Many people know Tom Blaske as a trial attorney; many more know Mary Steffek Blaske as executive director of the Ann Arbor Symphony. Less well known is their role as art patrons. They’ve turned the yard of their home near Huron Hills golf course into a sculpture garden.

There’s a sculpture of a violinist by artist Thomas Yano. Some limestone pieces. Jane DeDecker’s sculpture of “Mary and one of our dogs,” says Tom by phone. “It’s not really me,” interjects Mary, who’s also on the call, but it’s so evocative that they’ve claimed it as their own. And there are two pieces by Andrew DeVries: “Sparrow,” a nude woman with a dancer’s body, reaching up as if caught in a moment before flight or transformation, and “This Man Who Flies,” similarly ecstatic, but male. “Tom actually wrote a piece of poetry about the Sparrow when it was dedicated at their home,” recalls DeVries, also by phone, from western Massachusetts. (Blaske is no slouch at poetry–Mary says that he’s been published in the New Yorker, under a pseudonym).

Their connection to DeVries “began as a curiosity of a friend, Catherine Carignan,” says Tom. The retired U-M music prof grew up near where the artist lives and works, and “about twenty years ago, she saw a sign as she was wandering a back road through Lenox.” It was DeVries’ studio, “where he casts and finishes his own works, high in the Berkshire foothills.”

Born and raised on a dairy farm in upstate New York, DeVries dropped out of school when he was fifteen “because the school he went to wouldn’t let sophomores use the art supplies,” says his wife, Patricia Purdy. “They were reserved for seniors.” So DeVries worked on his dad’s farm until he was twenty, then “loaded all his art supplies in a truck and took off. He traveled the country, going to art museums and galleries, and ended up one night in Denver, at a Pizza Hut. His waitress was a ballerina who said, ‘Oh, you need to meet my mother, who owns Ballet Denver.'”

Her mother “allowed him to draw dancers in her ballet studio for about two years,” Purdy says. Then, one night, she “put clay in his hands and said, ‘you really should try clay.’ And he said it was like angels came out of the sky, and he knew he’d be a sculptor the rest of his life.”

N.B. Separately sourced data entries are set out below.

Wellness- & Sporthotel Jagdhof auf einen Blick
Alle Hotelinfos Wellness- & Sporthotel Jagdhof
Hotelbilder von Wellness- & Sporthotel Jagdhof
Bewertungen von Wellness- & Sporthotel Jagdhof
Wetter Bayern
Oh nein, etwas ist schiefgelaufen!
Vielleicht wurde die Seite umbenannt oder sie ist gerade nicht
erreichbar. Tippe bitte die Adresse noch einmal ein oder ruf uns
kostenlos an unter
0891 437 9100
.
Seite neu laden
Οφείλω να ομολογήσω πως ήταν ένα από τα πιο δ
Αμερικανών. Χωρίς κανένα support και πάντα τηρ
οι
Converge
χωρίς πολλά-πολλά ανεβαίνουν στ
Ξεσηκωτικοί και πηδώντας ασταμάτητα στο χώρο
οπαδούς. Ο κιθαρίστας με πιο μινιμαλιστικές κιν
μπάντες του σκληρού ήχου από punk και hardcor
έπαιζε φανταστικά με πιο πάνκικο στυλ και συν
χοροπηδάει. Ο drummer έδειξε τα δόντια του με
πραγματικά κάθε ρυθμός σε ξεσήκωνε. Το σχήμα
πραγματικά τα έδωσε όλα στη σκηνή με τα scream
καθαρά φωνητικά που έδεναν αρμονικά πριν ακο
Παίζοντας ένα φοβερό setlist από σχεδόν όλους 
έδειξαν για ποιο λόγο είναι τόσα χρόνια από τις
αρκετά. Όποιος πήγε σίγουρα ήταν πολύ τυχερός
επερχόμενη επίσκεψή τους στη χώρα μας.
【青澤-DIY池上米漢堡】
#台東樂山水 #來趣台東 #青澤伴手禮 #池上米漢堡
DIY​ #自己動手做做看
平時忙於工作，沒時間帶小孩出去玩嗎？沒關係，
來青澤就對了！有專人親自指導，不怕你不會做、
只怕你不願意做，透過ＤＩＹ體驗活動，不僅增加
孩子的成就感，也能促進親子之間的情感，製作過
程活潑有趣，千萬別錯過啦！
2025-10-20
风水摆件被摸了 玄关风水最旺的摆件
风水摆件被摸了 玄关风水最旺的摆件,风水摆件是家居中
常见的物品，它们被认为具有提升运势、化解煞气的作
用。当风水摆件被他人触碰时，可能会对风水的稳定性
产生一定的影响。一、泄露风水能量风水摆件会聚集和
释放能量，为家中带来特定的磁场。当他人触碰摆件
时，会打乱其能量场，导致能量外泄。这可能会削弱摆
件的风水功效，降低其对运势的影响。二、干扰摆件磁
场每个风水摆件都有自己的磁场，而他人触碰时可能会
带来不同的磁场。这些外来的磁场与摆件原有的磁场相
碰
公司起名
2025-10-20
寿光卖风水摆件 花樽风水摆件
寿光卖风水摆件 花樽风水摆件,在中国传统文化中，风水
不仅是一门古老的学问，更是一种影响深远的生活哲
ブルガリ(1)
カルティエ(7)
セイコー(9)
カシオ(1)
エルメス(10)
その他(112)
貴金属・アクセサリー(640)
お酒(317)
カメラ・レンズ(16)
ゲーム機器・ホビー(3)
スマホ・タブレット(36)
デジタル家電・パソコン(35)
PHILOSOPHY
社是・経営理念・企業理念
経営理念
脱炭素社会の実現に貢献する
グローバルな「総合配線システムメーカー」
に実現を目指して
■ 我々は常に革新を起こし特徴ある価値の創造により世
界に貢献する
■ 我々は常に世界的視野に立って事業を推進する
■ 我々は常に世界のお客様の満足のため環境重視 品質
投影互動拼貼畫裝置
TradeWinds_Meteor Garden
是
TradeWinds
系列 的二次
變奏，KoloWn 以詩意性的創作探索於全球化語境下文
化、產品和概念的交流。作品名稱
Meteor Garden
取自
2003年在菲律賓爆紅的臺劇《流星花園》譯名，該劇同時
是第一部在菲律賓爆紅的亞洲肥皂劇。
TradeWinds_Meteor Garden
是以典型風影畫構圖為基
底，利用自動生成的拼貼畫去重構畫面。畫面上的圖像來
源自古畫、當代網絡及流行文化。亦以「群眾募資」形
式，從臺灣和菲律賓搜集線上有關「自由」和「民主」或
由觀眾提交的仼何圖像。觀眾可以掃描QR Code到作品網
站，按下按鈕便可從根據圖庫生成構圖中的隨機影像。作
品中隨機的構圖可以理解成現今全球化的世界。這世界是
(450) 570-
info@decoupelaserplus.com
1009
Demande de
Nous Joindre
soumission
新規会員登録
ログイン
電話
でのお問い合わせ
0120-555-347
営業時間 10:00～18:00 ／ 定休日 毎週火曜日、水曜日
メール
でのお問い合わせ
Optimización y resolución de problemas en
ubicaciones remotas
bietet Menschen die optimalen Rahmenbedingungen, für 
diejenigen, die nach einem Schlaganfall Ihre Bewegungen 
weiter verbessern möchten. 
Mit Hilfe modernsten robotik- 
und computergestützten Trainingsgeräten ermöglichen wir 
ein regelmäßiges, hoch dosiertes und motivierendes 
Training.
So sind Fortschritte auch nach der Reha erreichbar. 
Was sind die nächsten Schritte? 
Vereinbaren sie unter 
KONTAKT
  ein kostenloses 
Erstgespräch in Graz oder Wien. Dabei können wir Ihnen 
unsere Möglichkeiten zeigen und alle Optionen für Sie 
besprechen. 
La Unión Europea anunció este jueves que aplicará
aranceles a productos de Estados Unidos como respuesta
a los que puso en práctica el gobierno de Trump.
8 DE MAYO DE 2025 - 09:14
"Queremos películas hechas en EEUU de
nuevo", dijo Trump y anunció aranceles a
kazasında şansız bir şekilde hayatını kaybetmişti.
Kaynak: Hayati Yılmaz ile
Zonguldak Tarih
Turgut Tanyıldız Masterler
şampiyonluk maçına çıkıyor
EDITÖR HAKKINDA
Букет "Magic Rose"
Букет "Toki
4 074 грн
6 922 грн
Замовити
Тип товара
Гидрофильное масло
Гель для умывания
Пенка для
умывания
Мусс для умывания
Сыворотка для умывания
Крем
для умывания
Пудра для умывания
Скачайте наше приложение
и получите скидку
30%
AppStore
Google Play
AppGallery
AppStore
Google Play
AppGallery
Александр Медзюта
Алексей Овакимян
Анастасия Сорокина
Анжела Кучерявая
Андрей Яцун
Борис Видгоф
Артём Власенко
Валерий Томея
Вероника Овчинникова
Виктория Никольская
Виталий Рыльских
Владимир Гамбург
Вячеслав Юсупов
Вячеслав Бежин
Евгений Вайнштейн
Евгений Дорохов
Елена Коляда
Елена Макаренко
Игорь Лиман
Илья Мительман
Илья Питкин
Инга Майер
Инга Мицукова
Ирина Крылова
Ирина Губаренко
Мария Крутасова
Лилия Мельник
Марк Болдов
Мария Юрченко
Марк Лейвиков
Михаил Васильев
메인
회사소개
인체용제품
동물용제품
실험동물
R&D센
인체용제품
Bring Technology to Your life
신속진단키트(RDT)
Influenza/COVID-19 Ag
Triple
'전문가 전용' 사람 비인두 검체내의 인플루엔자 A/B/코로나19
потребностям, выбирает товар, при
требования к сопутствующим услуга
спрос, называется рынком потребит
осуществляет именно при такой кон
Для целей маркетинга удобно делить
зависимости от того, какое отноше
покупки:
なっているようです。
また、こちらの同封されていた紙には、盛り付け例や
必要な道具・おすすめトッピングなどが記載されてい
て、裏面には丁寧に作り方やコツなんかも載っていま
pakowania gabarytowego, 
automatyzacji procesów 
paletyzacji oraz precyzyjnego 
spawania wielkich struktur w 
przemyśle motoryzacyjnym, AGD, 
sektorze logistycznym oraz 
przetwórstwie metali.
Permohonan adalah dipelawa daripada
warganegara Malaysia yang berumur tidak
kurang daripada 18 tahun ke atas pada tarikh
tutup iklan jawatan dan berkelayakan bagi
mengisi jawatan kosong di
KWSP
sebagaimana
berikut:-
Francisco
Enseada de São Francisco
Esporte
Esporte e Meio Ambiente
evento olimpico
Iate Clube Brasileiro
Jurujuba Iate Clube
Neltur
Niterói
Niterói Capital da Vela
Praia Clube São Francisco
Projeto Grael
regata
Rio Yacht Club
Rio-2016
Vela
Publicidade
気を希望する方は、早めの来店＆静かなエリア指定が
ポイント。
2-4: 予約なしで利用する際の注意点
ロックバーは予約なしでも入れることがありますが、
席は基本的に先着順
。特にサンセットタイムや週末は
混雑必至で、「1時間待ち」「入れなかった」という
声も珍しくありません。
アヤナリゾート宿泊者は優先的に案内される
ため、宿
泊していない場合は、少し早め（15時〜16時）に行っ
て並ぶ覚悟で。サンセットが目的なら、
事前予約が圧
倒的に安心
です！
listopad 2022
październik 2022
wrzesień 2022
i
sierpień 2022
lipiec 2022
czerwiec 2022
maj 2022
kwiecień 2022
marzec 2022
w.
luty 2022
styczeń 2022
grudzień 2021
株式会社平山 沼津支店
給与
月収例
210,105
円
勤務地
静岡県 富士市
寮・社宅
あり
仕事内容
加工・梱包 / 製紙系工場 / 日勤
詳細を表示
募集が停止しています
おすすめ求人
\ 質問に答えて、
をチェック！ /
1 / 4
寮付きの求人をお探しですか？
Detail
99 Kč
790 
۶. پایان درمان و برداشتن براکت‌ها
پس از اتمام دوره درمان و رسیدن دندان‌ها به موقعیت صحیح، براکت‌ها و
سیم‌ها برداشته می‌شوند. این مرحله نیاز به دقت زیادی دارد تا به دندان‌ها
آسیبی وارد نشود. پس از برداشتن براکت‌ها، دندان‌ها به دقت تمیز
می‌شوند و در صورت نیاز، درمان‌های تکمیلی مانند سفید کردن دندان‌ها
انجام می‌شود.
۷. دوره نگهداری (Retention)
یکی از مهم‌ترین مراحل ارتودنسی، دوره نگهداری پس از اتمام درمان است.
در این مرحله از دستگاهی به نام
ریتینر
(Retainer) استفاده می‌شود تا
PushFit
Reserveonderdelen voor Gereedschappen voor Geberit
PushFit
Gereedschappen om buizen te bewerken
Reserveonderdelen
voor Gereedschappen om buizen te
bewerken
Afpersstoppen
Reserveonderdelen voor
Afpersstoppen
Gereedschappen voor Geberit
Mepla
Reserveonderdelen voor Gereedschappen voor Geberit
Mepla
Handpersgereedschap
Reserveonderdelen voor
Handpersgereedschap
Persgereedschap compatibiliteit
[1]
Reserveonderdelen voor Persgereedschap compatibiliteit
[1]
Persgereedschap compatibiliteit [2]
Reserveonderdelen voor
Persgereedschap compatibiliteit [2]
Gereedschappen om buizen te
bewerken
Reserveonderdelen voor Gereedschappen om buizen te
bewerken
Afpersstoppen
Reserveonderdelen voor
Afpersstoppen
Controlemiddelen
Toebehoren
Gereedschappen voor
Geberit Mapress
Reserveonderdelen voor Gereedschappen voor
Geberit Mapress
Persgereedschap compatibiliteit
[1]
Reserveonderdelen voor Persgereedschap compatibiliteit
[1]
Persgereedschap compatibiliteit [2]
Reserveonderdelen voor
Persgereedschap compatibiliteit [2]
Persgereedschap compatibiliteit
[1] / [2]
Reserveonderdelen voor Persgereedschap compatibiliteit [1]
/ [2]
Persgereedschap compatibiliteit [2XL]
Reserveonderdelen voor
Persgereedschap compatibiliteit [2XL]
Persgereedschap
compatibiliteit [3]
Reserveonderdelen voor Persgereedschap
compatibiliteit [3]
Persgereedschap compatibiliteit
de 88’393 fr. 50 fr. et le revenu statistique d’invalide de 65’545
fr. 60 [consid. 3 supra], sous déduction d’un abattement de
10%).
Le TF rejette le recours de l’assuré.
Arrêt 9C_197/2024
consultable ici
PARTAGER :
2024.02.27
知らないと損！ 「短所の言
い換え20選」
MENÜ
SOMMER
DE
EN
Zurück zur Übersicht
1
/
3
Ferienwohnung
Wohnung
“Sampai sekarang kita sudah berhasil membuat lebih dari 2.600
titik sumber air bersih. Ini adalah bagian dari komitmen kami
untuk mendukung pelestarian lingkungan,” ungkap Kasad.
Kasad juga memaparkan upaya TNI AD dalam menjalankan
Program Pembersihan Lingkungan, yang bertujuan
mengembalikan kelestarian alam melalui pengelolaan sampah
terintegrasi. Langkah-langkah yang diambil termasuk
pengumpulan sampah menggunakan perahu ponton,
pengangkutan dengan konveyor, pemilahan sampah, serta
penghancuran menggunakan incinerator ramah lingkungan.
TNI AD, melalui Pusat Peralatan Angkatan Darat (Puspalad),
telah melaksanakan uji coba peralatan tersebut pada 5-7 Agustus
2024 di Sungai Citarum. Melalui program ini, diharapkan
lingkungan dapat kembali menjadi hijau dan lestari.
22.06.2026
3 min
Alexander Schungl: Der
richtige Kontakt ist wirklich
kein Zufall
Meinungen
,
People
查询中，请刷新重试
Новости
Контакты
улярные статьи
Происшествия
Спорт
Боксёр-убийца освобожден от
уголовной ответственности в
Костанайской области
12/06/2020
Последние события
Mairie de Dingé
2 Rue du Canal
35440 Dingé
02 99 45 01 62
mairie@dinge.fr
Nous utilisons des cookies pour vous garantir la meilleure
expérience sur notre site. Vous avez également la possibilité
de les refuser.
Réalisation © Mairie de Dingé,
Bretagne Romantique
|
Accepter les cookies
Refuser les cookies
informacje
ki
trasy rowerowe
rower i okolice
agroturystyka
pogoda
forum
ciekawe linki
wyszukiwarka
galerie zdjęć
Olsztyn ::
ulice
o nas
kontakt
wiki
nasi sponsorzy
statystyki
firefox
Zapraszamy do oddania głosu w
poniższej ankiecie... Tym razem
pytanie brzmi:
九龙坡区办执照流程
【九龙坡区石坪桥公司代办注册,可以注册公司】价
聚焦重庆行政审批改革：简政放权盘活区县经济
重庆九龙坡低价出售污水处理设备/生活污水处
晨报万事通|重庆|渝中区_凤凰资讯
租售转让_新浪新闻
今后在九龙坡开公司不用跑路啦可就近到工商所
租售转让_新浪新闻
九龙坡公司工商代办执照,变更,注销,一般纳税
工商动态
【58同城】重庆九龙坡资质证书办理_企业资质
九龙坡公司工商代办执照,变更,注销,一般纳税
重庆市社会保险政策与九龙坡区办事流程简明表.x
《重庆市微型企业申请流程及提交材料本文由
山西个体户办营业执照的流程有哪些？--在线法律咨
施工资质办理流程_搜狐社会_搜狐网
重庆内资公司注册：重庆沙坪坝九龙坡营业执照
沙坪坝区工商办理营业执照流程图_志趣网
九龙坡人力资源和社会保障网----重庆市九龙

“When I was very young, coming from a dairy farm, I only saw dance on public television,” DeVries says. He responded to its “extreme beauty.” So did the Blaskes when, at Carignan’s urging, they went to Massachusetts to see his work. Since then, they have purchased several smaller sculptures of his that they display inside their home, and “Sparrow” and “This Man Who Flies” for their sculpture garden. Tom calls the latter his “daily dose of adrenaline,” inspiring him as he goes to work each day to “do battle in the battlefield of lawsuits.”

“What we love about Andrew’s sculpture,” Tom says, “is that it makes us try to imagine what the very next moment will be … about the very next thing that the bronze will do if all the rules … were somehow suspended for a moment.”

DeVries says that in his nearly forty-year career only seven or eight clients “have believed enough in the artwork, and what it says, to commission a piece. It’s a big jump” financially. In 2013, the Blaskes took that jump, commissioning DeVries to create the giant version of his sculpture “Other Side of Eden.”

“It’s the fifteen-foot version cast in eighty-six parts,” says Purdy. “And it’s been a lifelong dream of Andrew’s to do this piece.”

“It’s that thing about destiny,” DeVries says. “Certain people in your life show up. They’re there for a reason.

“I could never have done this piece on my own. The first [version of the sculpture] was only twenty inches. You have to remember I was only twenty-two years old when I first started casting bronze. I was basically trading labor for my rent–I didn’t have formal training.”

The vision first came to him “back in 1979 when I was drawing a dancer in the ballet studio. A dancer hit a wall, but [he imagined that] I saw him go through a wall. And I saw that sculpture, and I’ve always seen it that size … it’s always been in my mind, someday, that this piece would be that large.”

He spent more than three years casting the parts. He had just moved them to his main studio for assembly last November when his foundry burned down.

The piece “basically has two personalities,” says DeVries. “For me–and I don’t know about Tom and Mary–we all have these walls that we try to push through … My wall right now is rebuilding my casting studio.”

While that was one kind of wall, “often these walls are mental,” says DeVries. “They’re your belief system. They’re things that are challenging you to grow.”

Tom sees that. “On the entering side of the wall, the dancer’s face is turning sideways. So you see half of it, and the entry face is anguish and troubled and worried, and the exiting side is joy and triumph and happiness … It’s about having the courage and optimism to jump through the walls that confront us.”

Ultimately, “we hope this installation will be a permanent part of Ann Arbor or the university,” Tom says. “But for a while at least, we get to enjoy it in our garden right by our house.”